# Peanut Butter



## Alexander (Jul 23, 2012)

Is PB ok to feed a vizsla? Sometimes when he starts chewing on things he's not supposed to, I'll put a little PB on his chewy toys. Keeps him busy for a while. By the way he's 3 1/2 months old.

Thoughts on Peanut Butter?


----------



## R E McCraith (Nov 24, 2011)

put it in a kong and freeze it - helps them when teething and it lasts a lot longer


----------



## Alexander (Jul 23, 2012)

Interesting. I'll try that, thanks! But as far as health goes, peanut butter is ok to feed a pup right?


----------



## harrigab (Aug 21, 2011)

my understanding is that it's okay as a treat in training purposes but i wouldn't use it as part of a staple diet.


----------



## SteelCityDozer (Aug 25, 2011)

We give pb almost every day...but my
Other half eats it right from the container daily himself.
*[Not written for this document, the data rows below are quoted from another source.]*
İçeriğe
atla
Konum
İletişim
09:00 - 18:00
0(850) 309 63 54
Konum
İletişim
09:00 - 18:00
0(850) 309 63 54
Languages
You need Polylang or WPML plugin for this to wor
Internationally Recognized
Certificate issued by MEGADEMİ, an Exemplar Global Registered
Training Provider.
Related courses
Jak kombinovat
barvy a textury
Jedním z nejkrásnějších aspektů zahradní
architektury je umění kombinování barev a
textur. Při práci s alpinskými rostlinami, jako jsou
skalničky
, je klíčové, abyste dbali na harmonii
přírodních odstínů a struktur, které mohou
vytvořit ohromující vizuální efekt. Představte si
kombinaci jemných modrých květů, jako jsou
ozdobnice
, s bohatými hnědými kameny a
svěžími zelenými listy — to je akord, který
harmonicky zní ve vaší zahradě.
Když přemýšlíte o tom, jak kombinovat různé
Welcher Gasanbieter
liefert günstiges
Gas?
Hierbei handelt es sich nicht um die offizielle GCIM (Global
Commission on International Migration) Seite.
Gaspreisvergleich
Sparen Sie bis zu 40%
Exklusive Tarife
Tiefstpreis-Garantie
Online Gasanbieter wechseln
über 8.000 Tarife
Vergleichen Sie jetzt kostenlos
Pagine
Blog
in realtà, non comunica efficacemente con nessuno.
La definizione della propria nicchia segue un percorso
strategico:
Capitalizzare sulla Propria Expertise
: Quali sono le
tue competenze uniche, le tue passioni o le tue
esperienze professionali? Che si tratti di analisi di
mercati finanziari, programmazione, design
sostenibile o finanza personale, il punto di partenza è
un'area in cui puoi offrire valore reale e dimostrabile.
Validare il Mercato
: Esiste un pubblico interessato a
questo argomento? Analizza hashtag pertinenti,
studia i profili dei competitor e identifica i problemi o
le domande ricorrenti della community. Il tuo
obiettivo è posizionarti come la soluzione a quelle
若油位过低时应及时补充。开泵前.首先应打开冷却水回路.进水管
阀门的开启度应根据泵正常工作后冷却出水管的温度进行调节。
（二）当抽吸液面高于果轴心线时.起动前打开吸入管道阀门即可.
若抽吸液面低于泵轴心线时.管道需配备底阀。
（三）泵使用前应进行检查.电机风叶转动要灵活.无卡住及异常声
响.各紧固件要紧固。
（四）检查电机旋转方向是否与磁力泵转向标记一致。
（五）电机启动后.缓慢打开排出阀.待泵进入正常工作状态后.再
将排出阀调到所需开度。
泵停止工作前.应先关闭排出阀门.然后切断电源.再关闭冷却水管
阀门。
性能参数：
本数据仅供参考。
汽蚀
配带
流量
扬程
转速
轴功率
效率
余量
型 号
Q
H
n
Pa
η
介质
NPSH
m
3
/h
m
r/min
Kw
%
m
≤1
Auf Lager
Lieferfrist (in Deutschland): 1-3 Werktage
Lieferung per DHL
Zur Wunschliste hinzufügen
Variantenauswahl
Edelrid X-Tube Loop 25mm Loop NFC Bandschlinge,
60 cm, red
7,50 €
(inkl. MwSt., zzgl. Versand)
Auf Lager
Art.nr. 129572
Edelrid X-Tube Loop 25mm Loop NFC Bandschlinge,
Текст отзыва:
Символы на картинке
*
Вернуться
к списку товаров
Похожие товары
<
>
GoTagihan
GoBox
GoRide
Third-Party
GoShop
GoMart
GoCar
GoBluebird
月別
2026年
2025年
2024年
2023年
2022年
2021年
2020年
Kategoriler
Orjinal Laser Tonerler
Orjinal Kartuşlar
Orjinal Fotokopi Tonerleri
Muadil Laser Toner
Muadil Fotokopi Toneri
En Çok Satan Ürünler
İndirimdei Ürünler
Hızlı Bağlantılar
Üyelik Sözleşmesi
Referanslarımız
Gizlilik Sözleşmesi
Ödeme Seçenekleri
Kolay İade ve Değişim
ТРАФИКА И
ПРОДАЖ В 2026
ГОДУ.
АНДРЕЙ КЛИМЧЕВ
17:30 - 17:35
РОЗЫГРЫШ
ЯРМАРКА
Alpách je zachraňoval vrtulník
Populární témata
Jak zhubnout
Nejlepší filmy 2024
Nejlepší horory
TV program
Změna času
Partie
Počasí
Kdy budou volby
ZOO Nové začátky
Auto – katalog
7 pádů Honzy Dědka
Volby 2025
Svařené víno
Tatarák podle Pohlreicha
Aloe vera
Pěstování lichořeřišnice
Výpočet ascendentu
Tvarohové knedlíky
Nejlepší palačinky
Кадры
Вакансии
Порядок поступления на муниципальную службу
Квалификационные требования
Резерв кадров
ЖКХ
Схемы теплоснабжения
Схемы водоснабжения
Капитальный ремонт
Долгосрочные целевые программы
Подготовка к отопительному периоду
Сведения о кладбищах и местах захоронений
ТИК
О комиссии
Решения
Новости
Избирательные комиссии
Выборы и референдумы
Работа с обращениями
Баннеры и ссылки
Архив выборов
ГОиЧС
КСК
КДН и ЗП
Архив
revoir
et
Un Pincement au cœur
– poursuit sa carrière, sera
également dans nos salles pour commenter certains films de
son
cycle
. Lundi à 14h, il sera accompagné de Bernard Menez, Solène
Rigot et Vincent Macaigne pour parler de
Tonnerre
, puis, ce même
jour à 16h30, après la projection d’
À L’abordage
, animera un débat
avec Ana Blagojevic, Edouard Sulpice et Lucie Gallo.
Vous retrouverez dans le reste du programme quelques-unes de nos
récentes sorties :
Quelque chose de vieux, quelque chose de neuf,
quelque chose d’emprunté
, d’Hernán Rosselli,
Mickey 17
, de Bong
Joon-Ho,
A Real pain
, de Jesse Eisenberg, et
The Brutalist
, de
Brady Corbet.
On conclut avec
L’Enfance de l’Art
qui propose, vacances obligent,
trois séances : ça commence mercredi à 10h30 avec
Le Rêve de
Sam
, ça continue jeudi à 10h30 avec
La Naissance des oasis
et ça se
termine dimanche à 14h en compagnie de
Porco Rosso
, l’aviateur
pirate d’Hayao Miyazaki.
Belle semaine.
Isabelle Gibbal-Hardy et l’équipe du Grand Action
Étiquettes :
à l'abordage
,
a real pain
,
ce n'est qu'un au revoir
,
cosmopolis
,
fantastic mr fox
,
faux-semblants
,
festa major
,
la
So each day is only about a teaspoon for pup tablespoon for 2yo.


----------



## R E McCraith (Nov 24, 2011)

Al unlike our children PB should only be used as a treat and that in moderation - I like homemade puppy jerky for my dogs easy to carry they love it & that way you know exactly what they get - to much sodium is not good for anyone


----------



## Suliko (Sep 17, 2011)

We prefer natural almond butter. My both girls go crazy for it....and everything else that's not on their regular diet plan


----------